How to complete this task → Word for word, transcribe all of the records.

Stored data
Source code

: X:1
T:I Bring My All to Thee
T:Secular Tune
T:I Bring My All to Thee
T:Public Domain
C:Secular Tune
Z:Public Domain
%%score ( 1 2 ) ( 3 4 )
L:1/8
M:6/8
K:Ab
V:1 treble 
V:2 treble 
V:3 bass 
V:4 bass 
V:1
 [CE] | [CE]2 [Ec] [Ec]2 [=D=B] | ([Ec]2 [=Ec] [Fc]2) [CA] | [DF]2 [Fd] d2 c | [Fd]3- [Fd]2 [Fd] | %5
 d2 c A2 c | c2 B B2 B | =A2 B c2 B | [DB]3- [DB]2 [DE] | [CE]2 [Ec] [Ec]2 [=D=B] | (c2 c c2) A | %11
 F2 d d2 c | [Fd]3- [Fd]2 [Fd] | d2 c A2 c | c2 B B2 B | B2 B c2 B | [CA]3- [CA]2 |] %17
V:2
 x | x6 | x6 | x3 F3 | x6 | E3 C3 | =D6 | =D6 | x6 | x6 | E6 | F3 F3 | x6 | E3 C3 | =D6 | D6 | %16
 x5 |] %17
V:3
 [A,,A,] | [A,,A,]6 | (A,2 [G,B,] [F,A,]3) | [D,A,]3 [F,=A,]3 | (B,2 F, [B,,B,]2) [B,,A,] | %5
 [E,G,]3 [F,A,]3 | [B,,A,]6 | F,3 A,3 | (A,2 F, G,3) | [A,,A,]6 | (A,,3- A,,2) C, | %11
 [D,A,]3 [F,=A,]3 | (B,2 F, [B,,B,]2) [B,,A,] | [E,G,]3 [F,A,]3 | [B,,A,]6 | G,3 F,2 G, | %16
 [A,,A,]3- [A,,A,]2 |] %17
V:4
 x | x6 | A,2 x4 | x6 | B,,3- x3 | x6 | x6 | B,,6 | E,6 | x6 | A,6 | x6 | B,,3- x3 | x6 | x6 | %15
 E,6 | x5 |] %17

Task result →
Source code

: X:1
T:I Bring My All to Thee
T:Secular Tune
T:I Bring My All to Thee
T:Public Domain
C:Secular Tune
Z:Public Domain
%%score ( 1 2 ) ( 3 4 )
L:1/8
M:6/8
K:Ab
V:1 treble 
V:2 treble 
V:3 bass 
V:4 bass 
V:1
 [CE] | [CE]2 [Ec] [Ec]2 [=D=B] | ([Ec]2 [=Ec] [Fc]2) [CA] | [DF]2 [Fd] d2 c | [Fd]3- [Fd]2 [Fd] | %5
 d2 c A2 c | c2 B B2 B | =A2 B c2 B | [DB]3- [DB]2 [DE] | [CE]2 [Ec] [Ec]2 [=D=B] | (c2 c c2) A | %11
 F2 d d2 c | [Fd]3- [Fd]2 [Fd] | d2 c A2 c | c2 B B2 B | B2 B c2 B | [CA]3- [CA]2 |] %17
V:2
 x | x6 | x6 | x3 F3 | x6 | E3 C3 | =D6 | =D6 | x6 | x6 | E6 | F3 F3 | x6 | E3 C3 | =D6 | D6 | %16
 x5 |] %17
V:3
 [A,,A,] | [A,,A,]6 | (A,2 [G,B,] [F,A,]3) | [D,A,]3 [F,=A,]3 | (B,2 F, [B,,B,]2) [B,,A,] | %5
 [E,G,]3 [F,A,]3 | [B,,A,]6 | F,3 A,3 | (A,2 F, G,3) | [A,,A,]6 | (A,,3- A,,2) C, | %11
 [D,A,]3 [F,=A,]3 | (B,2 F, [B,,B,]2) [B,,A,] | [E,G,]3 [F,A,]3 | [B,,A,]6 | G,3 F,2 G, | %16
 [A,,A,]3- [A,,A,]2 |] %17
V:4
 x | x6 | A,2 x4 | x6 | B,,3- x3 | x6 | x6 | B,,6 | E,6 | x6 | A,6 | x6 | B,,3- x3 | x6 | x6 | %15
 E,6 | x5 |] %17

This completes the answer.